Von Adrienne Roberts
NEW YORK (Dow Jones)--Die Gewerkschaft United Auto Workers (UAW) unternimmt in Sachen betrieblicher und gewerkschaftlicher Mitbestimmung einen weiteren Versuch in dem Volkswagen-Werk im US-Bundesstaat Tennessee. Im Juni können alle über 1.700 Werksmitarbeiter, inklusive der nach Stunden bezahlten Mitarbeiter, darüber abstimmen, ob die UWA ihre Interessen vertreten soll, erklärte das National Labour Relations Board. Die Wahl sei für den 12., 13. und 14. Juni in der Fabrik in Chattanooga geplant.

* DEINE AUFGABEN:
(a) Gib den Bericht über die Gewerkschaftswahl im Volkswagen-Werk in Tennessee wortgetreu wieder, und zwar alles von „Von Adrienne Roberts“ bis hinunter zu „in Chattanooga geplant.“.
(b) Schreib den Bericht über die Gewerkschaftswahl im Volkswagen-Werk in Tennessee im Anschluss an seinen letzten Satz weiter.

* ROHDATEN:
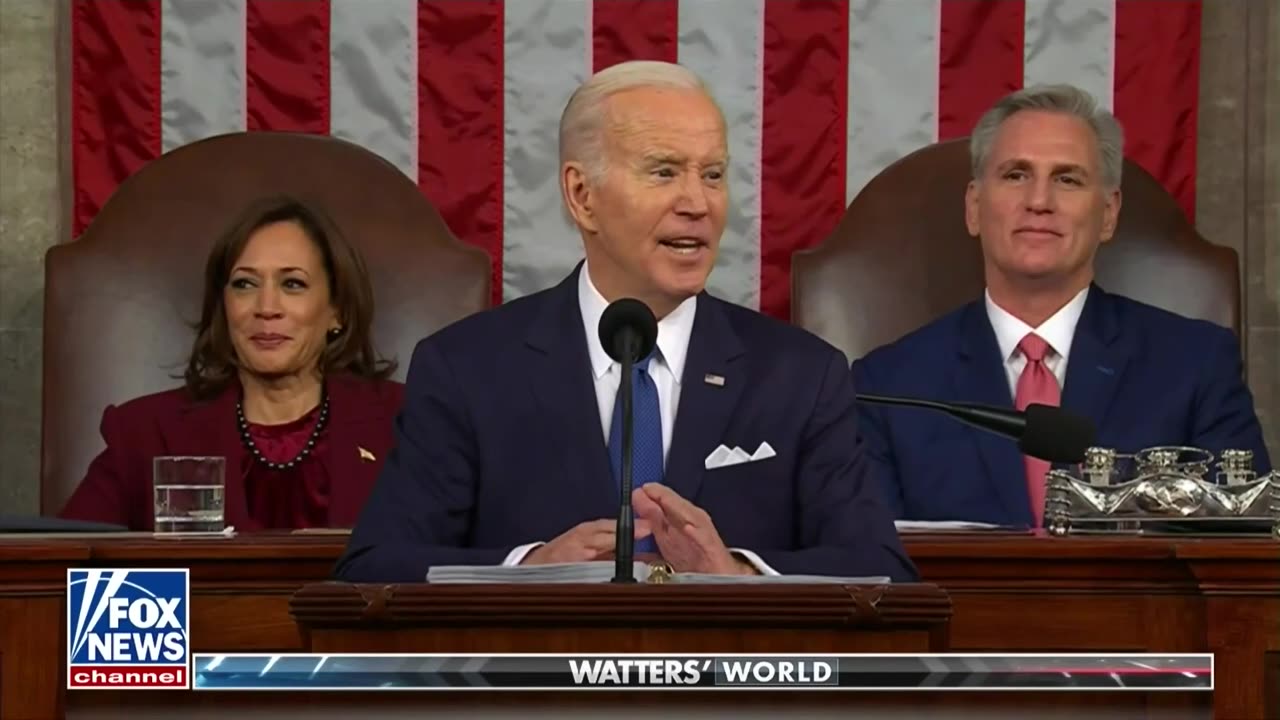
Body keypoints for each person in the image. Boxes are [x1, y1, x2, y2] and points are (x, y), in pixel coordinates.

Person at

* ANTWORTEN JE AUFGABE:
(a)
Von Adrienne Roberts
NEW YORK (Dow Jones)--Die Gewerkschaft United Auto Workers (UAW) unternimmt in Sachen betrieblicher und gewerkschaftlicher Mitbestimmung einen weiteren Versuch in dem Volkswagen-Werk im US-Bundesstaat Tennessee. Im Juni können alle über 1.700 Werksmitarbeiter, inklusive der nach Stunden bezahlten Mitarbeiter, darüber abstimmen, ob die UWA ihre Interessen vertreten soll, erklärte das National Labour Relations Board. Die Wahl sei für den 12., 13. und 14. Juni in der Fabrik in Chattanooga geplant.

(b)
Der UAW hatte schon einmal versucht, die Mitarbeiter der einzigen US-Fabrik von Volkswagen gewerkschaftlich zu organisieren, und wurde aber mit knapper Mehrheit besiegt. Dadurch musste die UAW mehrere Jahre warten, um es erneut zu versuchen. Von Volkswagen hieß es, man sei der Auffassung, mehr als Unternehmen erreichen zu können, indem man direkt mit den Werksmitarbeitern an ihren Arbeitsplätzen zusammenarbeitet. Aber das Recht auf freie Wahl werde respektiert. Als eines der weltweit größten Automobilunternehmen sind bei Volkswagen in den Werken in Deutschland die Mitarbeiter gewerkschaftlich organisiert. Auch in den ausländischen Werken bis auf die USA ist das der Fall.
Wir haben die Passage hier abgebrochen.